Credit: Credits enable use of Vendia Share and represent any action on data as a result of user activity. Credits are a unit of measure that represent the heaviness of an action. The credits incurred for a given activity are detailed in the Usage Credit table.
Data Transfer: The payload of data read during a file read or shared in a write across all receiving “Nodes.” Data transfer amount is calculated as the cumulative amount of data shared, i.e., the payload, for a given activity (file size x # partners shared with each write).
Data Type: The type of data, i.e., scalar or file, which is stored and acted on. Actions on each data type use varying credits given activity on files is heavier than that on data. Data storage fees will vary based on the data type that is stored based on the terms determined by each cloud service provider.

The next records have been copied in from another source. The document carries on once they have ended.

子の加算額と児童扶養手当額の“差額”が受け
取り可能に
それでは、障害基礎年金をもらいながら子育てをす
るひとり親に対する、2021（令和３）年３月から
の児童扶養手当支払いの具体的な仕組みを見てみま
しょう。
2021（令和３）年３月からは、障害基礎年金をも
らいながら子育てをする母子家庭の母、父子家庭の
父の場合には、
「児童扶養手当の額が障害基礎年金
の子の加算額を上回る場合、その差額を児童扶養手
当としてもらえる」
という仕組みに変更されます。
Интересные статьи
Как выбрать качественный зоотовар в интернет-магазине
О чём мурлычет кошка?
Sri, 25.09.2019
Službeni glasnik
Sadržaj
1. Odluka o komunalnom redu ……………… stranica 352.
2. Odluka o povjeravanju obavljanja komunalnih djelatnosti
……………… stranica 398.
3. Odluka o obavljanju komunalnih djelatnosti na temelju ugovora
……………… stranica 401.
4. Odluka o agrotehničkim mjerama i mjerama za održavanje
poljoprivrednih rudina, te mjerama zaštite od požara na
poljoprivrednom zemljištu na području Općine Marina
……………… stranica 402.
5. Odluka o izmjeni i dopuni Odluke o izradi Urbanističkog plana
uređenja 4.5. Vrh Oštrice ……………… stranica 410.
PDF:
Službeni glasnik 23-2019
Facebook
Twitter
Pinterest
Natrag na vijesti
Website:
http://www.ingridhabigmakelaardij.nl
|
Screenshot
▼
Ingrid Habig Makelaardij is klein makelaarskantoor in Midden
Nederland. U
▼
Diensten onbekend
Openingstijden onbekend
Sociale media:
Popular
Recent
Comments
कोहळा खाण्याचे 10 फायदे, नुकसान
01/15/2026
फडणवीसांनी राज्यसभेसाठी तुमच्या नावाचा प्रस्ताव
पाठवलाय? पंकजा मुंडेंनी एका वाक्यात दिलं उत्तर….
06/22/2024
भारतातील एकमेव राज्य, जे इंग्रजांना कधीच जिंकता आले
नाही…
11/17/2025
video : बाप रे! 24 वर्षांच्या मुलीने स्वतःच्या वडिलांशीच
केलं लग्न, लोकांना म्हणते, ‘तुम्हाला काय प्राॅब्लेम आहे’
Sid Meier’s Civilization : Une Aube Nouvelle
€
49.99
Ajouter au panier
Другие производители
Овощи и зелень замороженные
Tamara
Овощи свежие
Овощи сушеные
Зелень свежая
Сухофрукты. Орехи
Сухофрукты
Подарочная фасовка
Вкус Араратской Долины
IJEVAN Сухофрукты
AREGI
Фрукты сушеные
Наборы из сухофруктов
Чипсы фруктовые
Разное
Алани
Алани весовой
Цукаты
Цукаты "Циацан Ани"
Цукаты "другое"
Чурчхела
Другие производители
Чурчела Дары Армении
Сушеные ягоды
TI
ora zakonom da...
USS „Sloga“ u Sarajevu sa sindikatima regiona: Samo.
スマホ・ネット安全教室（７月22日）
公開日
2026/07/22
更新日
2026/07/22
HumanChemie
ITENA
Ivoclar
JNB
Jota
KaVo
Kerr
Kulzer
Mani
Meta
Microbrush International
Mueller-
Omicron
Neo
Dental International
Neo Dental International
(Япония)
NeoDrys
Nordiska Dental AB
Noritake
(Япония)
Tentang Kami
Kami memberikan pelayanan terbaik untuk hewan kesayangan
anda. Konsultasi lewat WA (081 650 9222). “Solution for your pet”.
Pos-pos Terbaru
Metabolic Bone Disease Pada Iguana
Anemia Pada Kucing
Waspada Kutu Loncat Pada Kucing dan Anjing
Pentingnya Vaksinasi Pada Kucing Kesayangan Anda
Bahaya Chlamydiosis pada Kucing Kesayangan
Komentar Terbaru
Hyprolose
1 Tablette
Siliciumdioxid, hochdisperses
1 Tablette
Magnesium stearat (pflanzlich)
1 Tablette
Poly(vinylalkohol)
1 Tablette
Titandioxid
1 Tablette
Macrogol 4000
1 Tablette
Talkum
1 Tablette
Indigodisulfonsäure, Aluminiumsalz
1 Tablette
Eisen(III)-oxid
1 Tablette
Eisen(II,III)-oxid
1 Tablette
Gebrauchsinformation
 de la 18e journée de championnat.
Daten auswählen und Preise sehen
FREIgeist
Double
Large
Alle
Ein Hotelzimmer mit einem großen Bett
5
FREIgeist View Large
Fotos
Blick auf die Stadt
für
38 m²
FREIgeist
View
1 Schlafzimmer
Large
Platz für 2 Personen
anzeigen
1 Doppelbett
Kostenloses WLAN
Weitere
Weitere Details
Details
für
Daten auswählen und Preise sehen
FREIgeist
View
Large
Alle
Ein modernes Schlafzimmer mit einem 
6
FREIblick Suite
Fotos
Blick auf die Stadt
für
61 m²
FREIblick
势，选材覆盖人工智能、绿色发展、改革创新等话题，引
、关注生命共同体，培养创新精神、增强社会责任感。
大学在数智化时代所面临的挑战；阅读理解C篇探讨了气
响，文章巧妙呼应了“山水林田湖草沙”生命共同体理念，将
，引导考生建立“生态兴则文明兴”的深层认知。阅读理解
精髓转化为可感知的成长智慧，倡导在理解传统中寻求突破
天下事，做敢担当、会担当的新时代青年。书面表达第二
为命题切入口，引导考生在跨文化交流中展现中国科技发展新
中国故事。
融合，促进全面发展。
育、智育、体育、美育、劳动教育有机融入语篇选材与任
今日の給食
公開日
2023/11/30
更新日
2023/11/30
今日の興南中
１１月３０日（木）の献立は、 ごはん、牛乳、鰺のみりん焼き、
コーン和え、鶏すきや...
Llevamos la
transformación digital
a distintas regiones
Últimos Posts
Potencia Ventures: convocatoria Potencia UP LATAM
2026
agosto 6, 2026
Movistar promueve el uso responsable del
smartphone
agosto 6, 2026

Activity: Indicates transactions which occur on Vendia Share either as a result of direct or indirect instructions by a customer. Below outlines the type of activities that are relevant for pricing.
Read Data, “a read”: Each query submitted to any “Node’s” GraphQL HTTPS endpoint and each blob storage ‘GET’ constitutes a read transaction. Multi-part blob downloads are billed as independent reads.
Write Data, “a write”: Each mutation transaction submitted to the GraphQL HTTPS endpoint constitutes a write.
Receive Shared Data, “a share”: Each mutation transaction invoked as part of the replication of data to other “Nodes” in the Uni counts as a receipt of shared data. Only data that is permitted to the receiving party, including explicitly partially permissioned with ACLs, or implicitly permitted with the exclusion of ACLs, is considered received data.
Connector – Messages: Any message sent to cloud services (e.g. AWS Lambda or Azure Event Grid) initiated by Block Notifications as a result of activity on Vendia Share.
Connectors – Enterprise: A data layer that sends data in, or out, of Vendia Share based on triggers of actions, to data stores or other Enterprise business applications.
Data Storage Fees: Data stored on the Vendia Share platform is subject to storage fees for scalar and file data based on the selected cloud service provider (“CSP”) and region of the Customer’s “Node.” Data storage fees are calculated based on the consumed GB-month, as specified by the “CSP, plus an additional 10% management fee.
Data Transfer Fees: Data transfer fees are pass-through as billed by the cloud service provider of the Customer’s selected “Node” for any amount of data transferred above the “Shared Data Transfer Limit.”
Shared Data Transfer Limit indicates the amount of data, in gigabytes (GB) that can be shared, cumulatively across the network, in a single write activity before being subject to additional data transfer fees. Data transfer amount is calculated as the the cumulative amount of data shared, i.e., the payload, for a given activity (file size x # partners shared with each writer).
Any data transferred as a result of reading files, or greater than the “Standard Data Transfer Limit” for data writes (scalar or files), is pursuant to pass-through data transfer fees as specified by the hosting cloud service provider (“CSP”) and region of the sharing “Node.”